Your Agent Is Mine: Measuring Malicious Intermediary Attacks on the LLM Supply Chain

Large language model (LLM) agents increasingly rely on third-party API routers to dispatch tool-calling requests across multiple upstream providers. These routers operate as application-layer proxies with full plaintext access to every in-flight JSON payload, yet no provider enforces cryptographic integrity between client and upstream model. We present the first systematic study of this attack surface. We formalize a threat model for malicious LLM API routers and define two core attack classes, payload injection (AC-1) and secret exfiltration (AC-2), together with two adaptive evasion variants: dependency-targeted injection (AC-1.a) and conditional delivery (AC-1.b). Across 28 paid routers purchased from Taobao, Xianyu, and Shopify-hosted storefronts and 400 free routers collected from public communities, we find 1 paid and 8 free routers actively injecting malicious code, 2 deploying adaptive evasion triggers, 17 touching researcher-owned AWS canary credentials, and 1 draining ETH from a researcher-owned private key. Two poisoning studies further show that ostensibly benign routers can be pulled into the same attack surface: a leaked OpenAI key generates 100M GPT-5.4 tokens and more than seven Codex sessions, while weakly configured decoys yield 2B billed tokens, 99 credentials across 440 Codex sessions, and 401 sessions already running in autonomous YOLO mode. We build Mine, a research proxy that implements all four attack classes against four public agent frameworks, and use it to evaluate three deployable client-side defenses: a fail-closed policy gate, response-side anomaly screening, and append-only transparency logging.

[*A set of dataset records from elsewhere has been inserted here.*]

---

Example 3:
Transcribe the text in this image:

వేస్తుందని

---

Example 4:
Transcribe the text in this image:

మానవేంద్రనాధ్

翻译：大语言模型代理越来越多地依赖第三方API路由器将工具调用请求分发给多个上游提供商。这些路由器作为应用层代理运行，能够以明文形式完全访问每一帧JSON负载，然而没有提供商在客户端与上游模型之间强制执行密码学完整性。我们首次对这一攻击面进行了系统性研究。我们为恶意LLM API路由器形式化了一个威胁模型，并定义了两类核心攻击：负载注入（AC-1）与秘密泄露（AC-2），以及两种自适应规避变体：依赖目标注入（AC-1.a）与条件交付（AC-1.b）。通过对从淘宝、闲鱼和Shopify托管商店购买的28个付费路由器以及从公共社区收集的400个免费路由器进行测试，我们发现1个付费和8个免费路由器正在主动注入恶意代码，2个部署了自适应规避触发器，17个接触了研究者拥有的AWS蜜罐凭证，1个从研究者拥有的私钥中抽取了以太币。两项投毒研究进一步表明，表面良性的路由器也可能被卷入同一攻击面：一个泄露的OpenAI密钥生成了1亿个GPT-5.4令牌和超过7个Codex会话，而配置薄弱的蜜罐产生了20亿计费令牌、跨440个Codex会话的99个凭证，以及已以自主YOLO模式运行的401个会话。我们构建了Mine研究代理，该代理针对四个公开代理框架实现了全部四类攻击，并利用它评估了三种可部署的客户端防御：故障关闭策略门控、响应侧异常检测以及仅追加透明度日志。